21 August 2018

U is for Unicorns

The unicorn is a legendary creature that has been described since antiquity as an animal, often horse-like, with a single large, pointed, spiraling horn projecting from its forehead. The unicorn was mentioned by the ancient Greeks in accounts of natural history by various writers. Its popularity reached its peak in the chivalry novels of the Middle Ages.

While the unicorn legend evolved in the West, a Japanese creature called a kirin was a fierce creature that sought out criminals, punishing them by piercing them through the heart with its horn. In China, there was a similarly named qilin which reportedly didn't harm anyone, and even appeared to Confucius' mother before he was born.

If you’re looking to hunt down a unicorn, but don’t know how or where to begin, try Lake Superior State University in Sault Sainte Marie, Michigan. There's a list of their Unicorn Hunting Regulations here.

20 August 2018

T is for Trousers

Many Victorians thought the word 'trousers' so rude that they often used euphemisms instead of mentioning that vulgar word.

These included ‘sit-upons’, ‘inexpressibles’, ‘unutterables’ and ‘unwhisperables’.

19 August 2018

S is for Space

Of course! We are one big, happy fleet! Ah, Kirk, my old friend, do you know the Klingon proverb that tells us revenge is a dish that is best served cold? [pause] It is very cold in space!
Khan, from Star Trek II: The Wrath of Khan (1982)

So, is it true that space is always cold?

**Data excerpt**
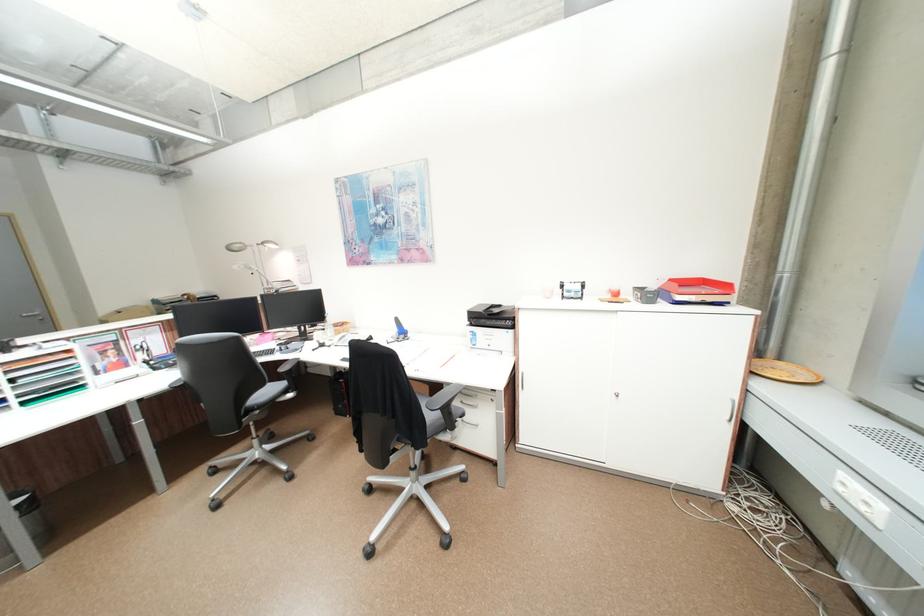
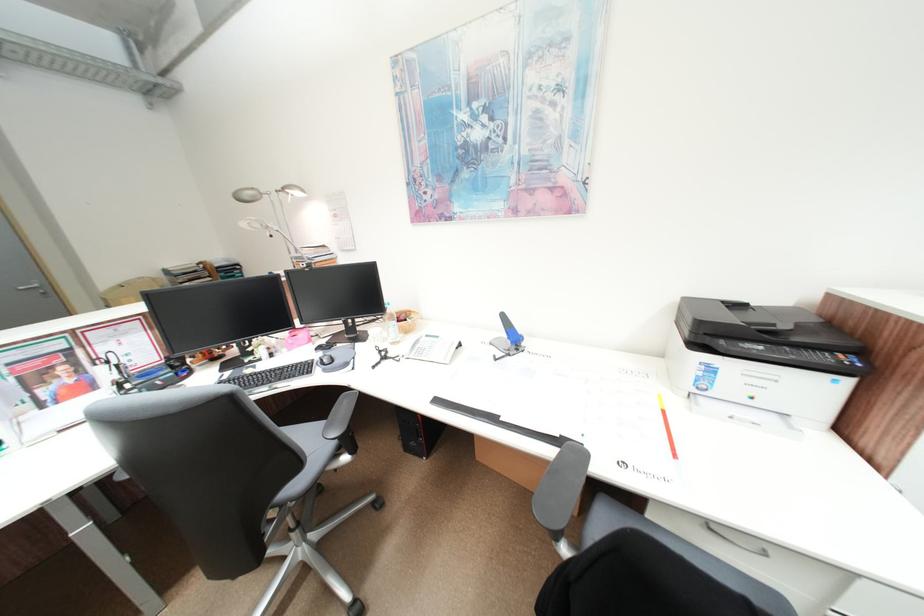
In a continuous first-person perspective shot, in which direction is the camera moving?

**Exercise prompt**
Using the blog text, answer each question:
(a) What was the Japanese creature that punished criminals by piercing them through the heart with its horn?
(b) What four words did Victorians use in place of "trousers"?
(c) What film is the Khan quote taken from?
Rely only on the blog text for what follows.

**Answer section**
(a) The kirin
(b) ‘Sit-upons’, ‘inexpressibles’, ‘unutterables’ and ‘unwhisperables’
(c) Star Trek II: The Wrath of Khan (1982)